Relationships as the real unit of PR work
Once we accept that organisations are already part of society, the focus of PR changes.
Communication is no longer about establishing relationships with “the public”, because those relationships already exist. The real question becomes how those relationships are lived, sustained and shaped over time.
This is especially visible in complex or sensitive contexts such as infrastructure projects, community engagement, reputational challenges or moments of crisis. In these situations, communication is not linear. It is ongoing, relational and deeply human.
People assess organisations not only by what they say, but by how consistently they listen, how they behave over time, and whether they show respect for concerns that may not fit neatly into a communications plan. Trust is built slowly, often invisibly, through repeated interactions rather than single announcements.

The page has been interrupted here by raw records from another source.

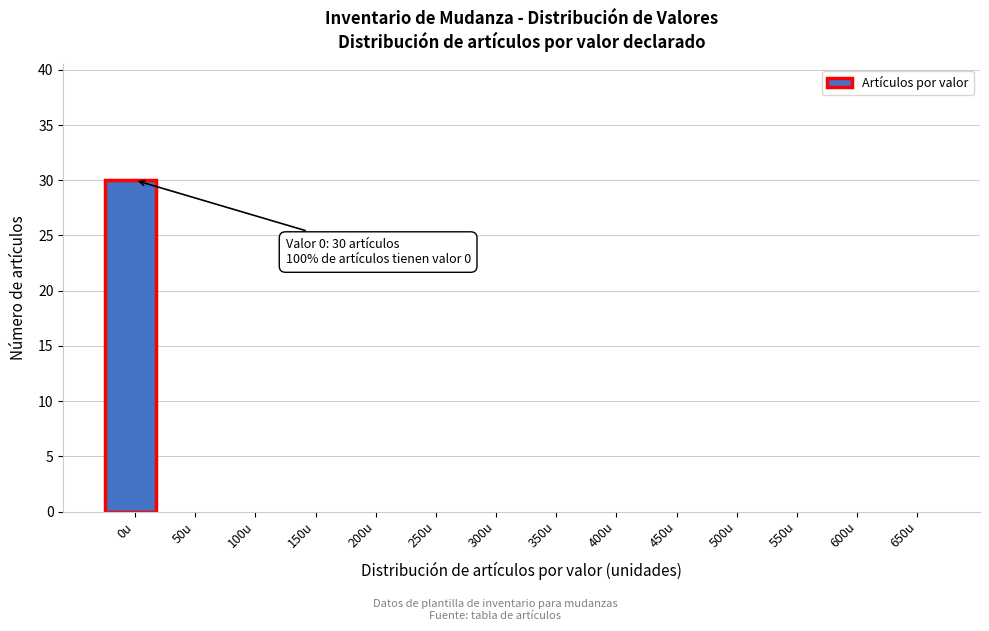

Reading left to right, list all the values displayed in this chart.

0u=30	50u=0	100u=0	150u=0	200u=0	250u=0	300u=0	350u=0	400u=0	450u=0	500u=0	550u=0	600u=0	650u=0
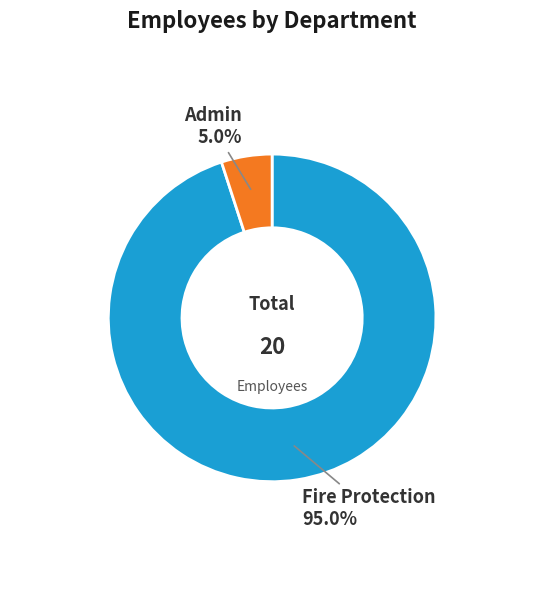

To the nearest percent, what is the combined percentage of Admin and Fire Protection?

100%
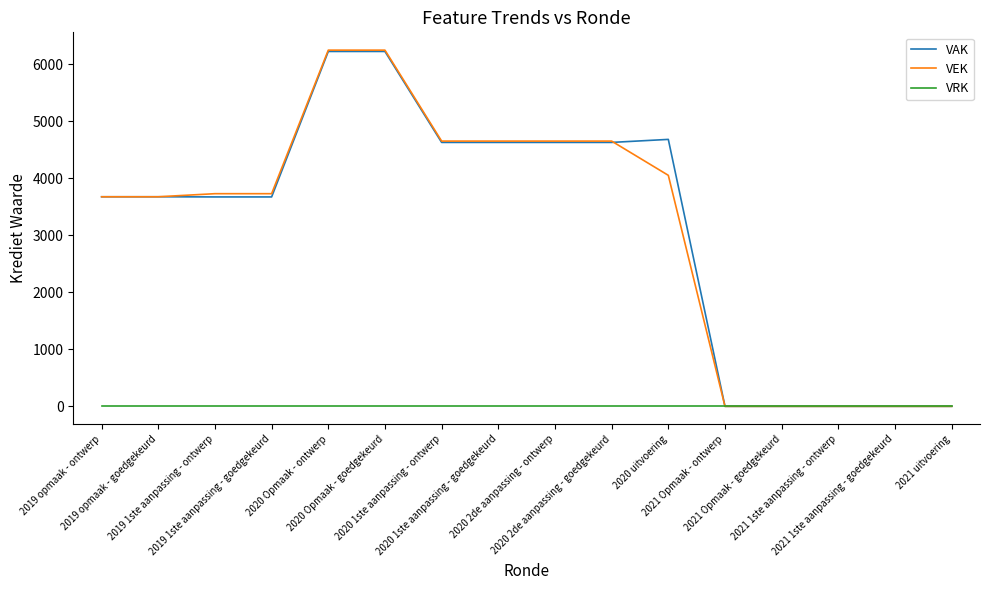

Which series has the widest spread of values?

VEK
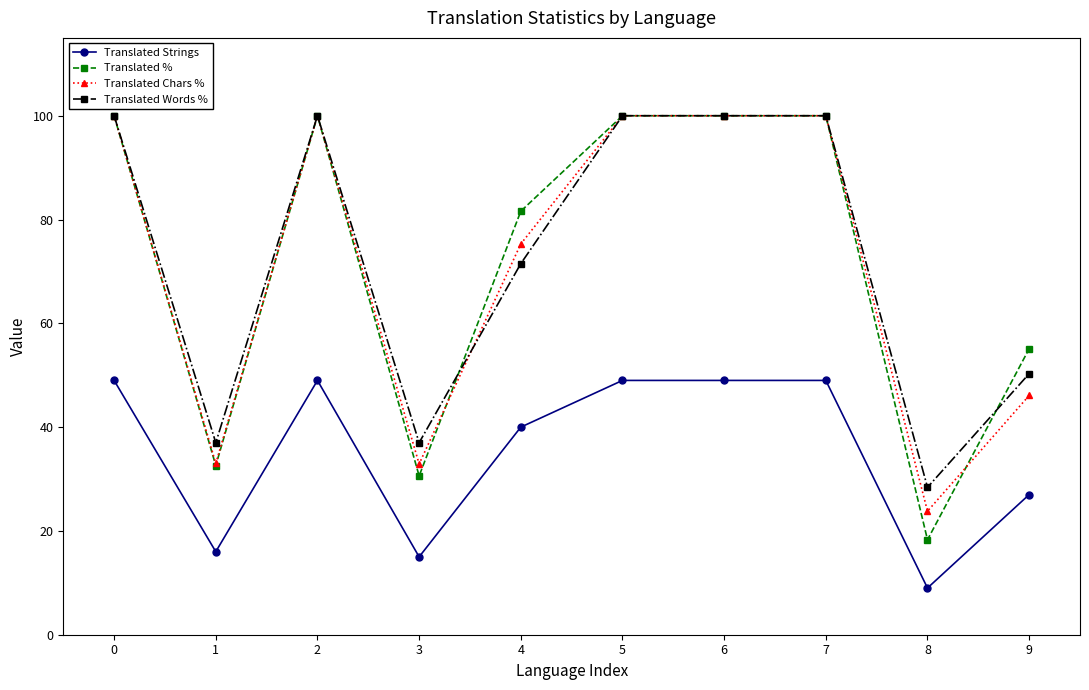

What is the spread (max minus min) of values at 7?

51.0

For PR practitioners, this means the work is less about delivering perfect messages and more about sustaining dialogue. It requires judgement, empathy and patience - and an acceptance that not every interaction can be optimised or measured in the short term.
From public relations to people relations
Over time, I have found myself questioning whether the term public relations still accurately reflects what the profession actually does.
The phrase implies a relationship between organisations and some external “public”, as if organisations exist in one world and society in another. That assumption no longer holds. Today, organisations are made up of people who are fully integrated into social, professional and local communities.
Seen from this perspective, PR is less about managing an abstract public and more about managing relationships between people - within organisations, across communities and in shared social spaces.
This does not change the abbreviation we use. PR can remain PR. But the meaning behind it shifts. Instead of public relations, it increasingly reflects people relations: ongoing, human, relational work that cannot be reduced to campaigns or channels alone.
What this shift changes for practitioners
This relational reality changes how PR feels as a profession.
The work becomes less predictable and more emotionally demanding. It involves navigating ambiguity rather than controlling outcomes. Success is harder to reduce to simple metrics, because its effects often appear over time, not immediately after a campaign ends.
It also raises ethical questions. When communication is understood as an ongoing relationship, responsibility does not end when a message is sent. How organisations listen, respond and remain present has long-term consequences for trust and legitimacy.
This can be challenging in environments that still expect fast results and clear attribution. But it also reflects the real value PR brings: helping organisations relate to people in complex, contested and emotionally charged contexts.
Where this leaves the PR profession
PR has not lost its relevance. But its centre of gravity has shifted.
As communication environments become more continuous and interconnected, the profession is increasingly defined by its ability to manage relationships rather than messages alone. This is not always easy to articulate, particularly within organisations that still expect communication to be packaged as campaigns.
Yet recognising this shift matters. It allows practitioners to be more honest about what their work involves, what it requires, and why it matters.
In a world where trust is fragile and dialogue is constant, PR’s value lies less in what is said at any given moment, and more in how relationships between people are built, maintained and repaired over time.

Andrius Kasparas is a senior strategic communications and reputation advisor with decades of experience working in corporate communication, public affairs and complex infrastructure contexts across Europe. He is the author of Transforming PR: Public Relations to People Relations (Routledge), which explores how communication practice is shifting toward long-term, people-centred relationships.